Node	UserID	JobID	JobDesc	ReceivedTime	StartTime	EndTime
DFS_NODE3	root	jobDemo2	job demo	2017.11.16T13:05:08.418	2017.11.16T13:05:08.419	2017.11.16T13:05:29.176
DFS_NODE3	root	jobDemo3	job demo	2017.11.16T13:05:08.419	2017.11.16T13:05:08.421	2017.11.16T13:05:29.435
DFS_NODE4	root	jobDemo2	job demo	2017.11.16T13:05:16.324	2017.11.16T13:05:16.325	2017.11.16T13:05:34.729
DFS_NODE4	root	jobDemo3	job demo	2017.11.16T13:05:16.325	2017.11.16T13:05:16.328	2017.11.16T13:05:34.716

How does pnodeRun merge the results from multiple nodes:

If function returns a scalar:

Return a table with 2 columns: node alias and function results.

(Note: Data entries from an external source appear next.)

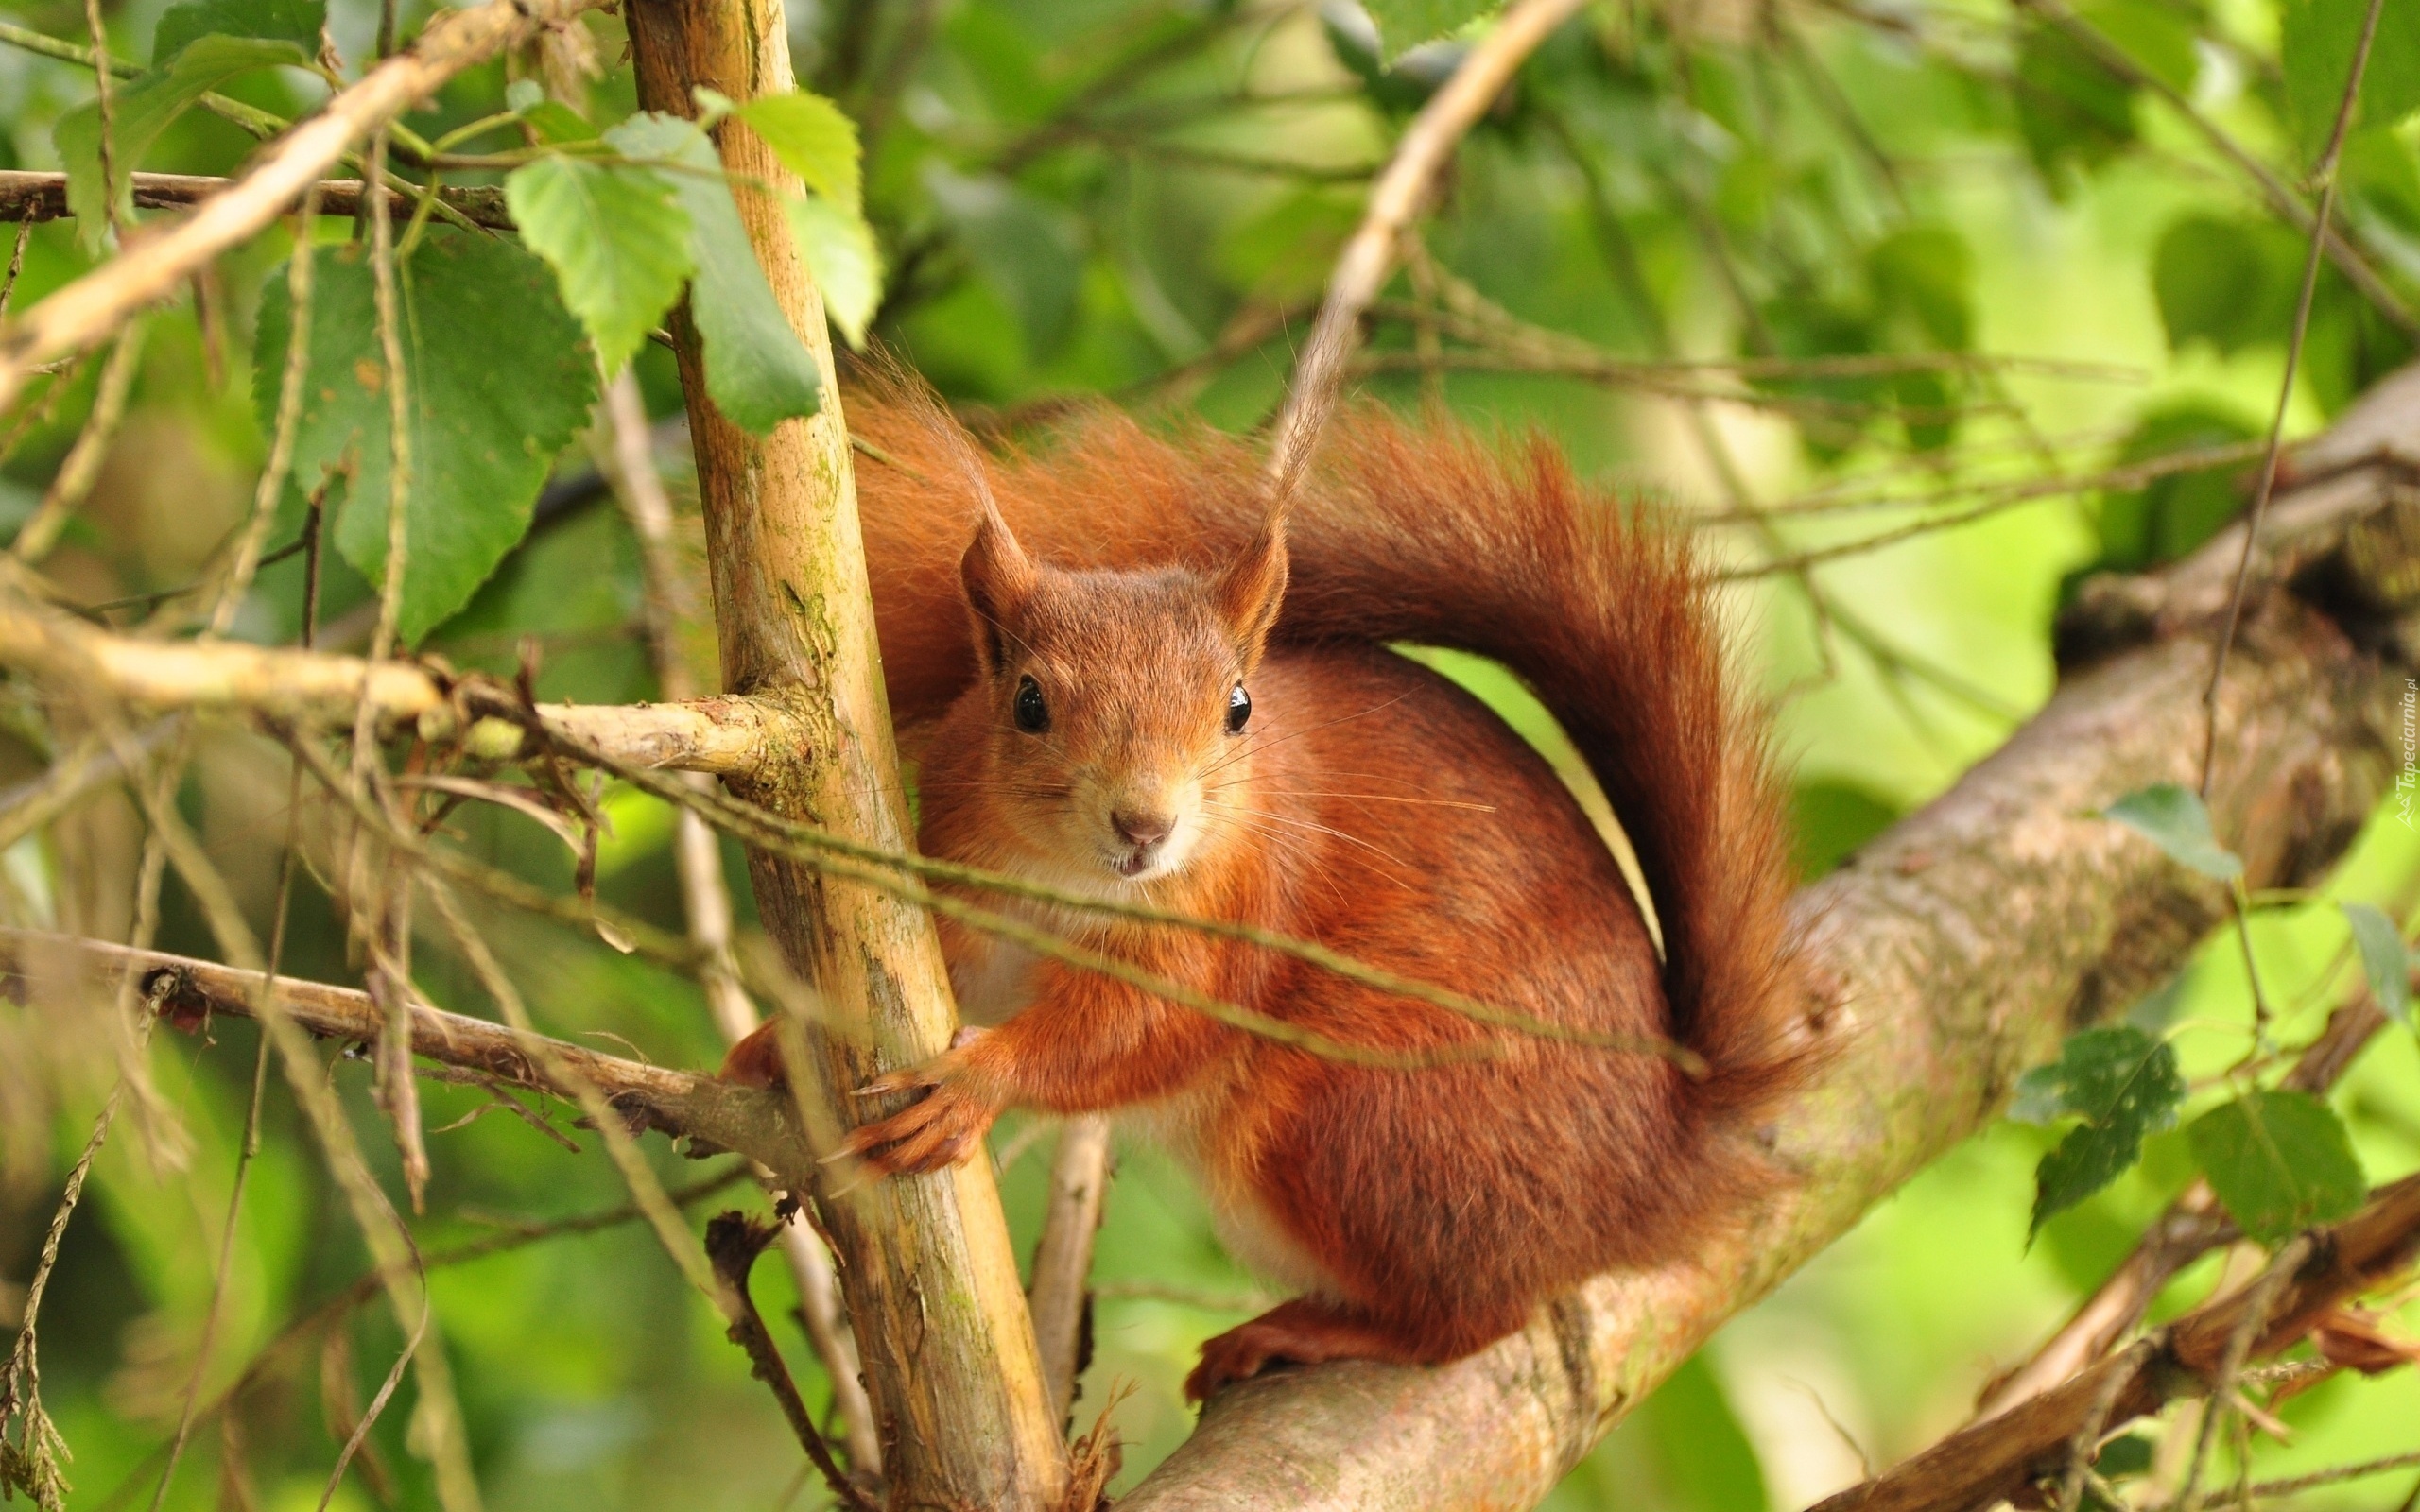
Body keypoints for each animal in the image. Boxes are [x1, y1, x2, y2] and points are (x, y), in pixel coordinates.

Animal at [726, 387, 1809, 1393]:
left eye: (1238, 707)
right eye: (1028, 702)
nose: (1144, 826)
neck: (1071, 879)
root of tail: (1653, 1173)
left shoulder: (1239, 913)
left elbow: (1144, 1028)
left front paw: (975, 1083)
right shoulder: (969, 881)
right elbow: (944, 970)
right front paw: (778, 1039)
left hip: (1358, 1124)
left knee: (1472, 1320)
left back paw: (1312, 1330)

Continuing with the example above:

pnodeRun(getJobReturn{`jobDemo1});


Node	Value
DFS_NODE3	2,123.5508
DFS_NODE2	(42,883.5404)
DFS_NODE1	3,337.4107
DFS_NODE4	(2,267.3681)

If function returns a vector:

Return a matrix. Each column of the matrix would be the function returns from nodes. The column label of the matrix would be the nodes.
If function returns a key-value dictionary:

Return a table with each row representing the function return from one node.
If function returns a table:

Return a table which is the union of individual tables from multiple nodes.
If function is a command (a command returns nothing):

Return nothing
For all other cases:

Return a dictionary. The key is node alias and the value is the function return.